A New York l’uso di Chat GPT è stato vietato.
“A causa dei timori per l’impatto negativo dell’apprendimento degli studenti, l’uso di ChatGPT è vietato su reti e dispositivi delle scuole pubbliche di New York”.
Poco dopo è stato il turno di Los Angeles e a seguire anche le 8 principali università australiane hanno deciso per il ritorno a carta e penna per gli esami scritti, per il timore fondato che gli studenti potessero utilizzare l’intelligenza artificiale durante le prove.
E cosa succede in Italia? Nel nostro Paese non esistono provvedimenti simili a quelli americano o australiano. Ma qualcosa si muove.
” Sicuramente è opportuno regolamentare l’uso dell’intelligenza artificiale in classe, magari in maniera differente tra scuola primaria e secondaria, così come peraltro già si fa con gli smartphone o la semplice calcolatrice – come ha spiegato su Italian.Tech il Direttore generale per l’edilizia scolastica e la scuola digitale del ministero dell’Istruzione e del Merito Gianna Barbieri . – Ma la scuola dovrà rispondere alla sfida lanciata da questi strumenti”.
Secondo il presidente dell’Associazione Nazionale Presidi Antonello Giannelli:
” L’IA può rappresentare una grande opportunità per docenti e studenti, anche alla luce delle linnee guida della Commissione Europea”.
Ma ChatGPT è uno strumento che nella scuola italiana già usano in tanti.
“Il punto è – spiega il fondatore dell’associazione di studenti Rivoluzioniamo la scuola – che la scuola italiana non è ancora riuscita ad adattarsi a Google, infatti quasi tutti gli studenti trovano le traduzioni on line”.
Insomma, dei presupposti teorici, sulla base di quanto indicato dalla Commissione Ue, ci sono. La stessa OpenAI sta ragionando su modi per inserire un watermark alle generazioni dell’IA. Nel frattempo, sono emersi tool come GPTzero, che consentono gratuitamente di inserire un testo e scoprire se è stato creato dall’intelligenza artificiale.
Perché tutto questo funzioni, è possibile che sia necessario un ripensamento delle modalità di insegnamento e di valutazione. Se gli studenti scrivono con Intelligenza artificiale e i professori valutano in maniera automatica, cosa resta dell’istruzione?
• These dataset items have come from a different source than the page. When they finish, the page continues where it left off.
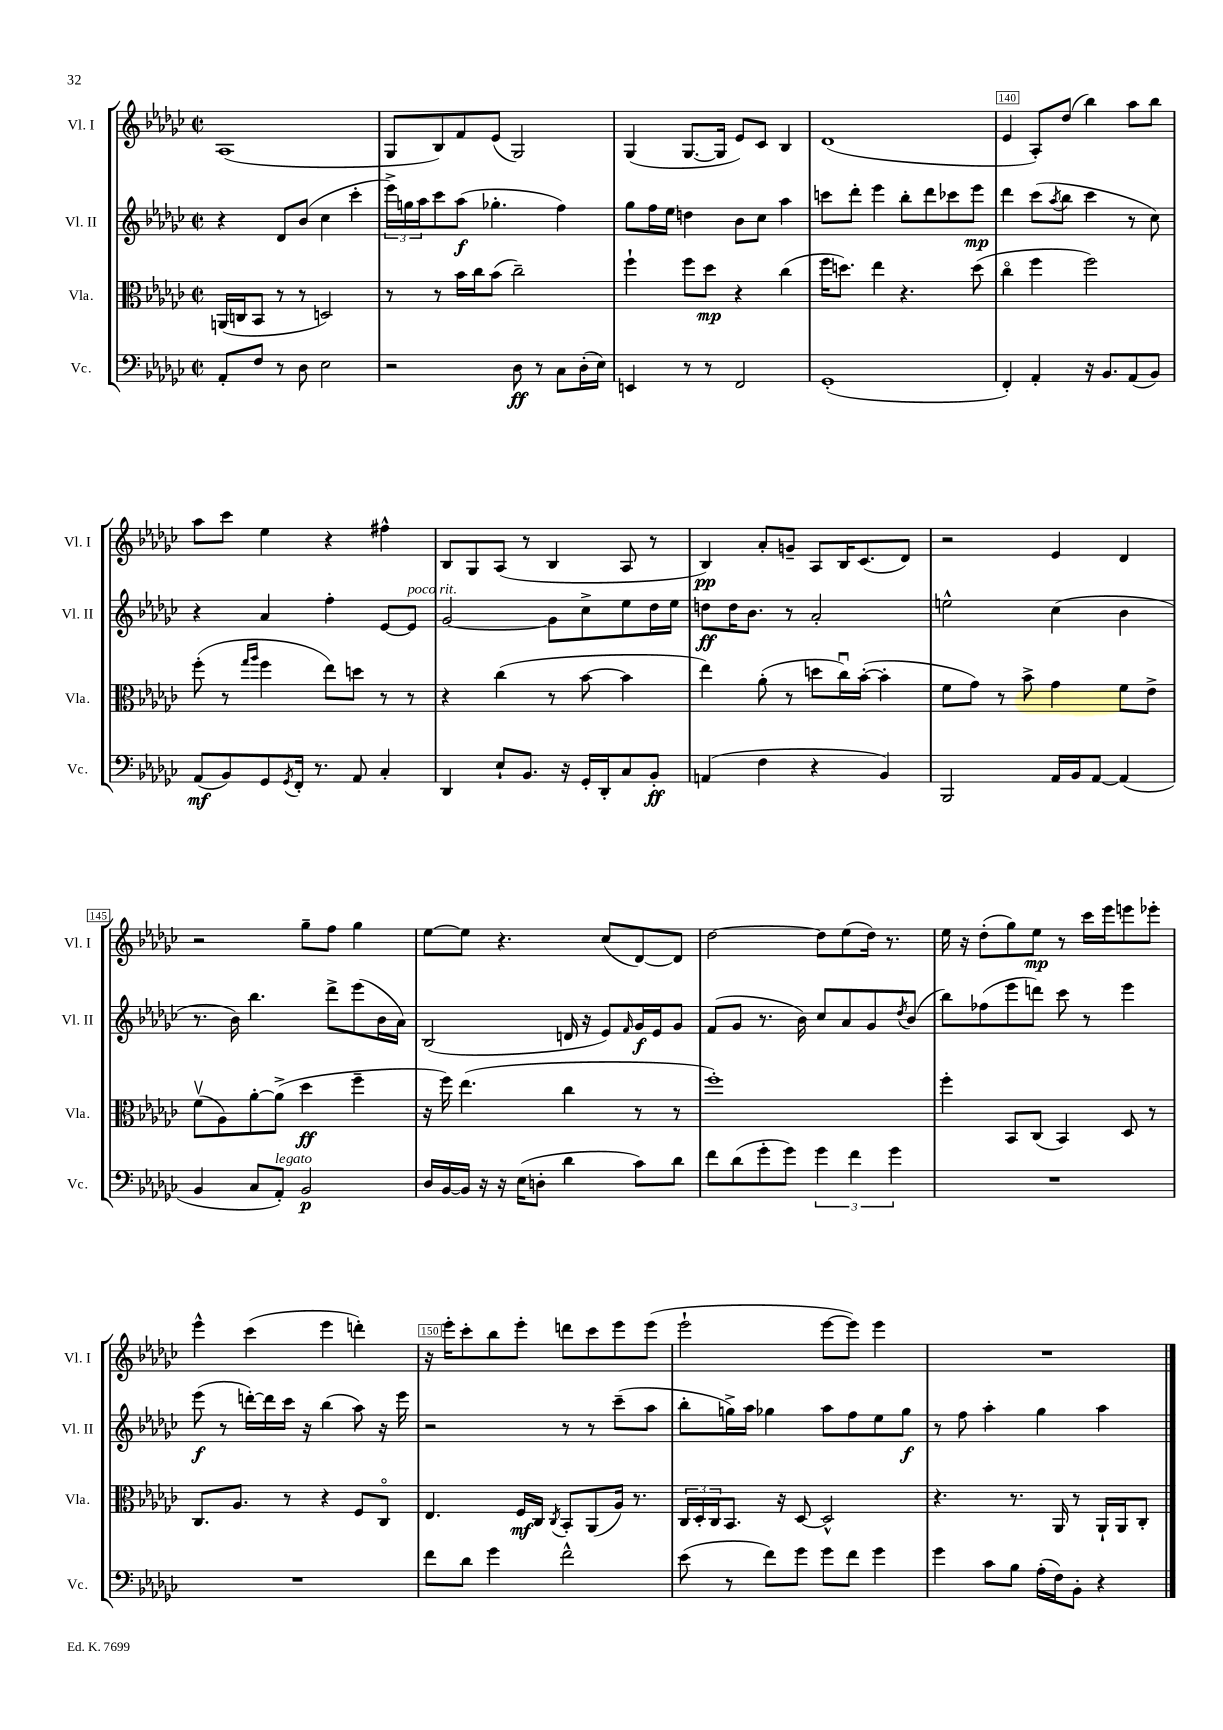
<<
\new StaffGroup <<
\new Staff = "s0" \with { instrumentName = "Vl. I" shortInstrumentName = "Vl. I" } {
    \clef treble \key ges \major \defaultTimeSignature \time 2/2
    aes1( |
    ges8 bes8) f'8 ees'8( ges2) |
    ges4( ges8.~ ges16 ees'8) ces'8 bes4 |
    des'1( |
    ees'4 aes8-.) des''8( bes''4) aes''8 bes''8 |
    aes''8 ces'''8 ees''4 r4 fis''4-^ |
    bes8 ges8 aes8( r8 bes4 aes8 r8 |
    bes4\pp) aes'8-. g'8-- aes8 bes16 ces'8.( des'8) |
    r2 ees'4 des'4 |
    r2 ges''8-- f''8 ges''4 |
    ees''8~ ees''8 r4. ces''8( des'8~) des'8 |
    des''2~ des''8 ees''8( des''16) r8. |
    ees''16 r16 des''8-.( ges''8) ees''8\mp r8 ces'''16 ees'''16 e'''8 ees'''8-. |
    ees'''4-^ ces'''4( ees'''4 d'''4-.) |
    r16 ees'''16-. ces'''8-. bes''8 ees'''8-. d'''8 ces'''8 ees'''8 ees'''8( |
    ees'''2-! ees'''8~ ees'''8) ees'''4 |
    R1 \bar "|." |
}
\new Staff = "s1" \with { instrumentName = "Vl. II" shortInstrumentName = "Vl. II" } {
    \clef treble \key ges \major \defaultTimeSignature \time 2/2
    r4 des'8 bes'8( ces''4 ces'''4-. |
    \tuplet 3/2 { ees'''16->) g''16 aes''16 } ces'''8 aes''8\f( ges''4.-. f''4) |
    ges''8 f''16 ees''16 d''4 bes'8 ces''8 aes''4 |
    c'''8 des'''8-. ees'''4 bes''8-. des'''8 ces'''8 ees'''8\mp |
    des'''4 ces'''8( \acciaccatura { aes''8 } bes''8 ces'''4 r8 ces''8) |
    r4 aes'4 f''4-. ees'8~ ees'8^\markup { \italic "poco rit." } |
    ges'2~ ges'8 ces''8-> ees''8 des''16 ees''16 |
    d''8\ff d''16 bes'8. r8 aes'2-. |
    e''2-^ ces''4( bes'4 |
    r8. bes'16) bes''4. des'''8-> ees'''8( bes'16 aes'16) |
    bes2( d'16 r16 ees'8) \grace { f'16 } ges'16\f ees'16 ges'8 |
    f'8( ges'8 r8. bes'16) ces''8 aes'8 ges'8 \acciaccatura { des''8 } bes'8( |
    bes''8) fes''8( ees'''8 d'''8) ces'''8 r8 ees'''4 |
    ees'''8\f( r8 d'''16~-.) d'''16 ces'''16 r16 bes''4( aes''8) r16 ees'''16 |
    r2 r8 r8 ces'''8--( aes''8 |
    bes''8-. g''16->) aes''16 ges''4 aes''8 f''8 ees''8 ges''8\f |
    r8 f''8 aes''4-. ges''4 aes''4 \bar "|." |
}
\new Staff = "s2" \with { instrumentName = "Vla." shortInstrumentName = "Vla." } {
    \clef alto \key ges \major \defaultTimeSignature \time 2/2
    a,16( c16 bes,8 r8 r8 d2) |
    r8 r8 bes'16 ces''16 bes'8( ces''2--) |
    f''4-! f''8 des''8\mp r4 ces''4( |
    f''16 d''8.) ees''4 r4. d''8( |
    ces''4\flageolet f''4 f''2) |
    f''8-.( r8 \grace { ges''16 aes''16 } f''4 ees''8) d''8 r8 r8 |
    r4 ces''4( r8 bes'8~ bes'4 |
    ees''4) aes'8-.( r8 d''8 ces''16\downbow) bes'16~-.( bes'4-. |
    f'8 ges'8) r8 bes'8-> ges'4 f'8 ees'8-> |
    f'8\upbow( aes8) aes'8~-. aes'8->( des''4\ff f''4-- |
    r16 f''16) ees''4.( ces''4 r8 r8 |
    f''1-.) |
    f''4-. bes,8 ces8( bes,4) des8 r8 |
    ces8. aes8. r8 r4 f8 ces8\flageolet |
    ees4. f16\mf ces16 \acciaccatura { ces8 } bes,8-. aes,8( aes16) r8. |
    \tuplet 3/2 { ces16 des16-. ces16 } bes,8. r16 des8~ des2-^ |
    r4. r8. aes,16 r8 aes,16-! aes,16 ces8-. \bar "|." |
}
\new Staff = "s3" \with { instrumentName = "Vc." shortInstrumentName = "Vc." } {
    \clef bass \key ges \major \defaultTimeSignature \time 2/2
    aes,8-. f8 r8 des8 ees2 |
    r2 des8\ff r8 ces8 des16-.( ees16) |
    e,4 r8 r8 f,2 |
    ges,1-.( |
    f,4-.) aes,4-. r16 bes,8. aes,8( bes,8) |
    aes,8\mf( bes,8) ges,8 \acciaccatura { ges,8 } f,16-. r8. aes,8 ces4-. |
    des,4 ees8-! bes,8. r16 ges,16-. des,16-. ces8 bes,8-.\ff |
    a,4( f4 r4 bes,4) |
    bes,,2 aes,16 bes,16 aes,8~ aes,4( |
    bes,4 ces8 aes,8-.^\markup { \italic "legato" }) bes,2\p |
    des16 bes,16~ bes,16 r16 r16 ees16( d8-. des'4 ces'8) des'8 |
    f'8 des'8( ges'8-. ges'8) \tuplet 3/2 { ges'4 f'4 ges'4 } |
    R1 |
    R1 |
    f'8 des'8 ges'4 f'2-^ |
    ees'8( r8 f'8) ges'8 ges'8 f'8 ges'4 |
    ges'4 ces'8 bes8 aes16-.( f16) bes,8-. r4 \bar "|." |
}
>>
>>
\layout { \context { \Score currentBarNumber = #136 \override BarNumber.break-visibility = ##(#f #t #t) barNumberVisibility = #(every-nth-bar-number-visible 5) \override BarNumber.stencil = #(make-stencil-boxer 0.1 0.3 ly:text-interface::print) } }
” Rincorrere lo sviluppo tecnologico cercando soluzioni tappabuchi rischia di essere una strategia perdente – conferma Antonio Coratti, professore di Filosofia all’Istituto Toscanelli di Ostia e Responsabile per Castelvecchi della collana di saggi Nuovo Lessico Critico -. Io propenderei per un’altra strategia, più radicale: sfruttare le opportunità che queste tecnologie consentono, senza demonizzarle, ma cambiare sia il modo sia i contenuti con cui la scuola lavora. Non è facile, certo, ma la tecnologia può essere un’occasione di crescita”.
Secondo Gianna Barbieri:
” La scuola deve accrescere negli studenti le capacità di discernimento critico e offrire loro le basi per l’utilizzo di qualsiasi strumento in modo etico”.